Diz-lhe que poderia até perdoar as falcatruas financeiras, mas não a indiscrição acerca da sua intimidade. Moreau inflama-se com Oscar e o cata pelas orelhas, despachando-o e mandando-o de volta para a casa da sua mãe, que o recebe desconsolada, ainda mais que o padrasto, que não ia com a cara dele.

Mais reprimendas da mãe e o passo a seguir seria buscar uma ocupação com um possível benfeitor, o tio distante Cardot. O velho Cardot, que já distribuiu a herança aos filhos, reservou para si um tanto para o fim dos seus dias e tem agora gastos exorbitantes com uma jovem dançarina de vida fácil, Florentina. Mas promete dar um empurrão se o descabeçado Oscar entrar em Direito, onde lhe arranjaria estágio e emprego num cartório. Assim é feito.
Interessante aventar as possibilidades de ascensão social naquele período em França: ou o comércio, mas para isso o sujeito deveria ter uma renda vasta; ou o funcionalismo público, sempre destinado aos parentes dos figurões e à gente abonada; o Exército com todos os seus riscos ou algum cargo relacionado com Direito, sendo o advogado um posto menor nesta hierarquia. Intentava-se ser um notário para assim viver de boas rendas.
Vencendo a muito custo a sua indolência, Oscar vai se arrumando. Passa dois anos celibatários até se ver tentado a jogar cartas com dinheiro que não era seu e, mais uma vez, deita tudo a perder: o dinheiro, a sua credibilidade e a confiança do austero patrão Desroches. Desmascarado, ao entrevistar-se com a sua mãe só lhe resta agora as funções militares. Um desfecho heroico o fará perder um braço, numa batalha em África.

Coincidentemente, muitos anos após, e com fisionomias bastante alteradas, esse grupo de viajantes fará o mesmo trajeto e também coincidentemente, o responsável pela carruagem será Pierrotin, que terminará abonado com novas rotas e riqueza nos seus negócios. Com dores, deceções e aprendizados, o caráter de Oscar irá moldar-se e terminará com a sábia lição de que na vida podemos aprender de dois modos: pelo amor e pela dor, tendo Oscar aprendido por intermédio desta última.
Marca característica de Balzac, quando faz os seus personagens transitarem entre os seus romances, o certo é que é um livro que nos prende a atenção pelas passagens cómicas e ficamos sempre a perceber a faceta zombeteira do seu artífice. Mais uma obra magistral que me faz reconhecer a excelência daquele que tão bem soube narrar os podres e as glórias da sociedade da sua época.

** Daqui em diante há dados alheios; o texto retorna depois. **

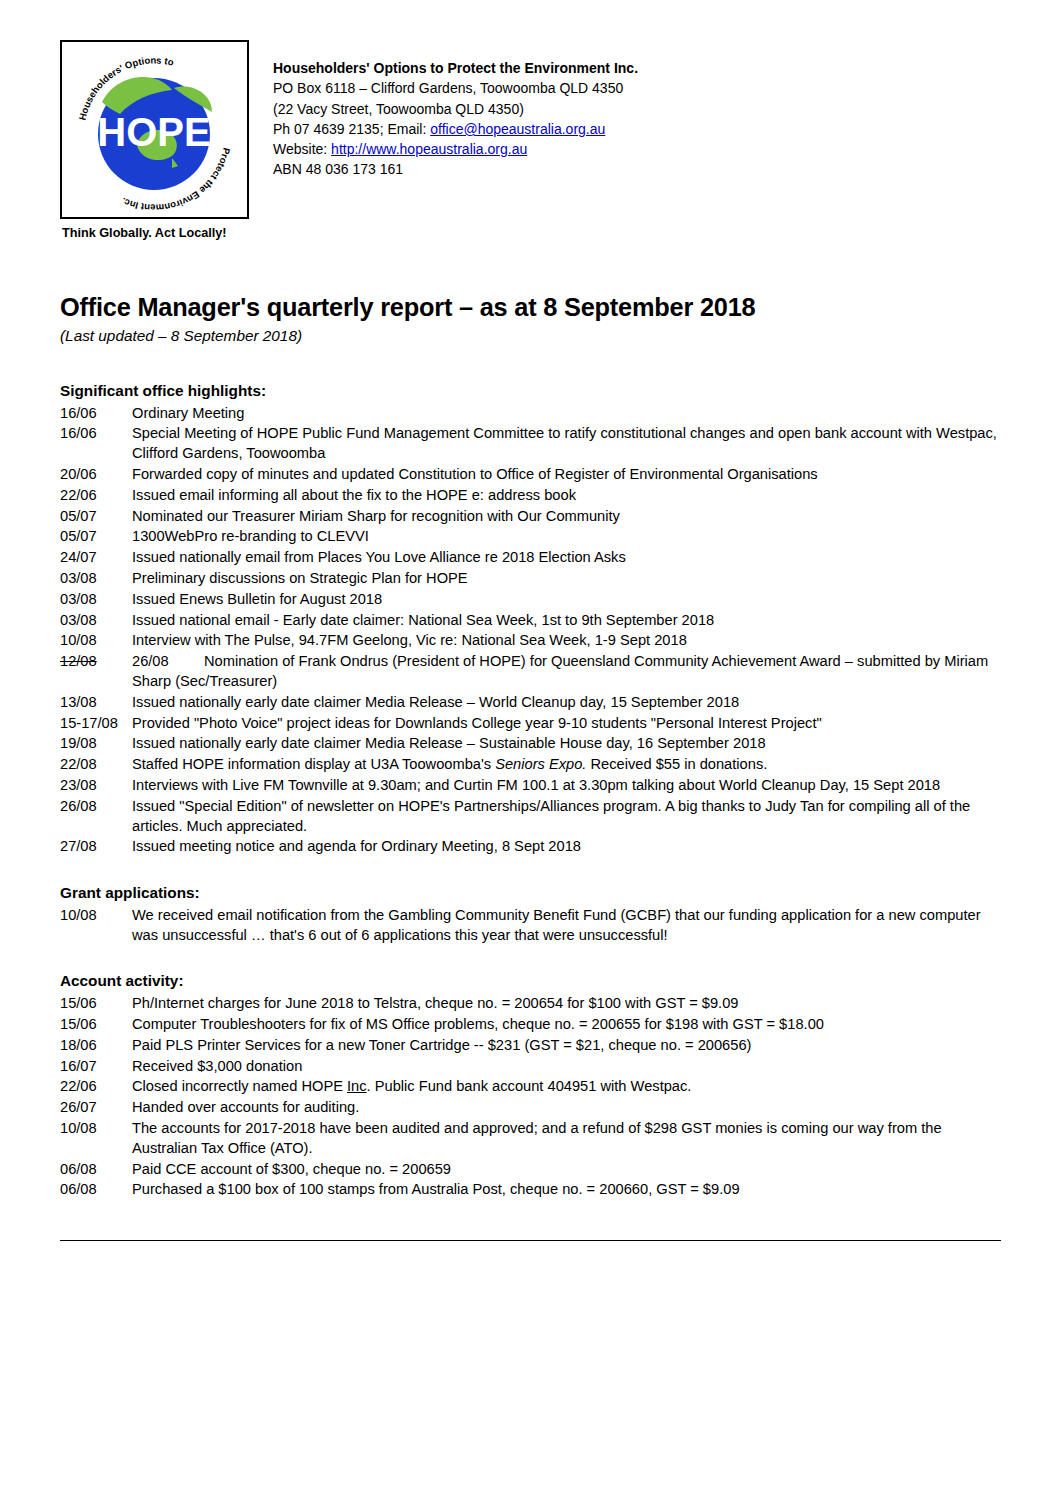HOPE Householders' Options to Protect the Environment Inc.
Householders' Options to Protect the Environment Inc.
PO Box 6118 – Clifford Gardens, Toowoomba QLD 4350
(22 Vacy Street, Toowoomba QLD 4350)
Ph 07 4639 2135; Email: office@hopeaustralia.org.au
Website: http://www.hopeaustralia.org.au
ABN 48 036 173 161
Think Globally. Act Locally!
Office Manager's quarterly report – as at 8 September 2018
(Last updated – 8 September 2018)
Significant office highlights:
16/06 Ordinary Meeting
16/06 Special Meeting of HOPE Public Fund Management Committee to ratify constitutional changes and open bank account with Westpac, Clifford Gardens, Toowoomba
20/06 Forwarded copy of minutes and updated Constitution to Office of Register of Environmental Organisations
22/06 Issued email informing all about the fix to the HOPE e: address book
05/07 Nominated our Treasurer Miriam Sharp for recognition with Our Community
05/071300WebPro re-branding to CLEVVI
24/07 Issued nationally email from Places You Love Alliance re 2018 Election Asks
03/08 Preliminary discussions on Strategic Plan for HOPE
03/08 Issued Enews Bulletin for August 2018
03/08 Issued national email - Early date claimer: National Sea Week, 1st to 9th September 2018
10/08 Interview with The Pulse, 94.7FM Geelong, Vic re: National Sea Week, 1-9 Sept 2018
12/0826/08 Nomination of Frank Ondrus (President of HOPE) for Queensland Community Achievement Award – submitted by Miriam Sharp (Sec/Treasurer)
13/08 Issued nationally early date claimer Media Release – World Cleanup day, 15 September 2018
15-17/08 Provided "Photo Voice" project ideas for Downlands College year 9-10 students "Personal Interest Project"
19/08 Issued nationally early date claimer Media Release – Sustainable House day, 16 September 2018
22/08 Staffed HOPE information display at U3A Toowoomba's Seniors Expo. Received $55 in donations.
23/08 Interviews with Live FM Townville at 9.30am; and Curtin FM 100.1 at 3.30pm talking about World Cleanup Day, 15 Sept 2018
26/08 Issued "Special Edition" of newsletter on HOPE's Partnerships/Alliances program. A big thanks to Judy Tan for compiling all of the articles. Much appreciated.
27/08 Issued meeting notice and agenda for Ordinary Meeting, 8 Sept 2018
Grant applications:
10/08 We received email notification from the Gambling Community Benefit Fund (GCBF) that our funding application for a new computer was unsuccessful … that's 6 out of 6 applications this year that were unsuccessful!
Account activity:
15/06 Ph/Internet charges for June 2018 to Telstra, cheque no. = 200654 for $100 with GST = $9.09
15/06 Computer Troubleshooters for fix of MS Office problems, cheque no. = 200655 for $198 with GST = $18.00
18/06 Paid PLS Printer Services for a new Toner Cartridge -- $231 (GST = $21, cheque no. = 200656)
16/07 Received $3,000 donation
22/06 Closed incorrectly named HOPE Inc. Public Fund bank account 404951 with Westpac.
26/07 Handed over accounts for auditing.
10/08 The accounts for 2017-2018 have been audited and approved; and a refund of $298 GST monies is coming our way from the Australian Tax Office (ATO).
06/08 Paid CCE account of $300, cheque no. = 200659
06/08 Purchased a $100 box of 100 stamps from Australia Post, cheque no. = 200660, GST = $9.09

Se parte chata existe, e existe, é para o aproveitamento de tudo o que ele coloca em seus romances.
Só para terem uma ideia: num processo judicial que moveram contra ele, por dívidas, Balzac publicou tudo como se fosse ficção no excecional “Ilusões Perdidas” e aqui somos obrigados a ler atas cartoriais dos novatos que chegavam ao escritório onde Oscar trabalhou. Nessas leituras, quase adormeci. Mas ao génio, perdoa-se tudo.